SettingTypeDescription
Credential kind
inferenceCredentialKind
stringSet to interactive to select Google sign-in explicitly. Recommended when authoring policy by hand so the credential source is unambiguous.
Vertex OAuth client ID
inferenceVertexOAuthClientId
stringClient ID of the Desktop-app OAuth client in your GCP project. Must be set together with the client secret.
Vertex OAuth client secret
inferenceVertexOAuthClientSecret
stringClient secret for the OAuth client above. Not treated as confidential for installed apps; PKCE protects the flow.
Vertex OAuth scopes
inferenceVertexOAuthScopes
stringSpace-separated OAuth scopes requested during sign-in. Defaults to openid email https://www.googleapis.com/auth/cloud-platform. Override only if your organization’s access policies restrict the default scope.
See Using Cowork on 3P with Google Cloud’s Vertex AI for the full list of Vertex keys.

Notes and limitations

  • Precedence. When both inferenceVertexOAuthClientId and inferenceVertexCredentialsFile are set and inferenceCredentialKind is not, Google sign-in takes precedence and the credentials file is ignored (the app logs a multi-credential warning). To force the credentials file, set inferenceCredentialKind to vendor-profile or remove the OAuth client keys.

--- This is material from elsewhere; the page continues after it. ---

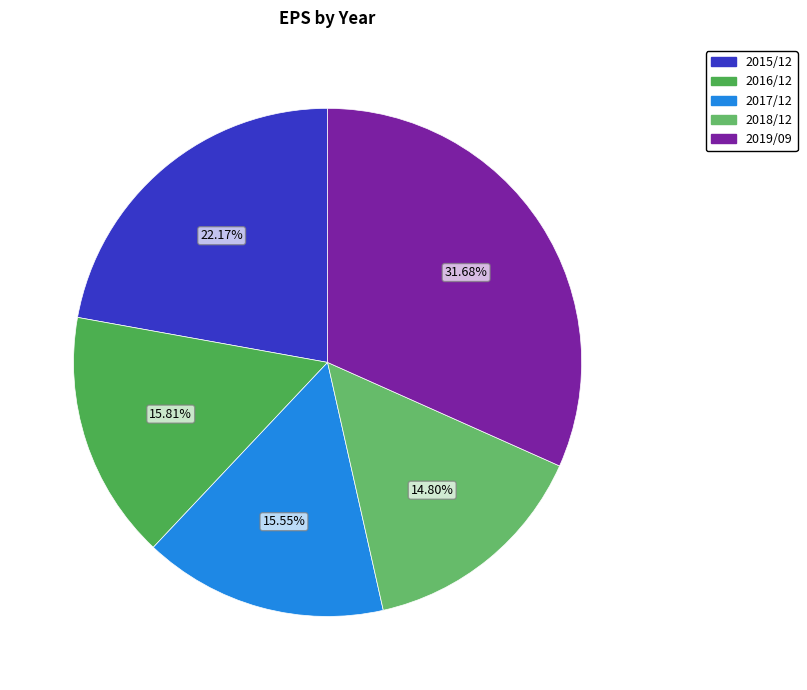

What is the ratio of the value at 2016/12 to the value at 2019/09?

0.5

  • Both keys required. If only one of inferenceVertexOAuthClientId or inferenceVertexOAuthClientSecret is set, the app logs a warning and falls back to standard Application Default Credentials discovery.
  • Alternatives. If your users don’t have Google identities, use in-app Workforce Identity sign-in instead — the app authenticates against your own IdP and exchanges the token at Google STS. A credential helper is also supported for Vertex AI.
  • Client rotation. If you replace the OAuth client in Google Cloud and push the new client ID via MDM, existing users are automatically signed out and prompted to sign in again on next launch.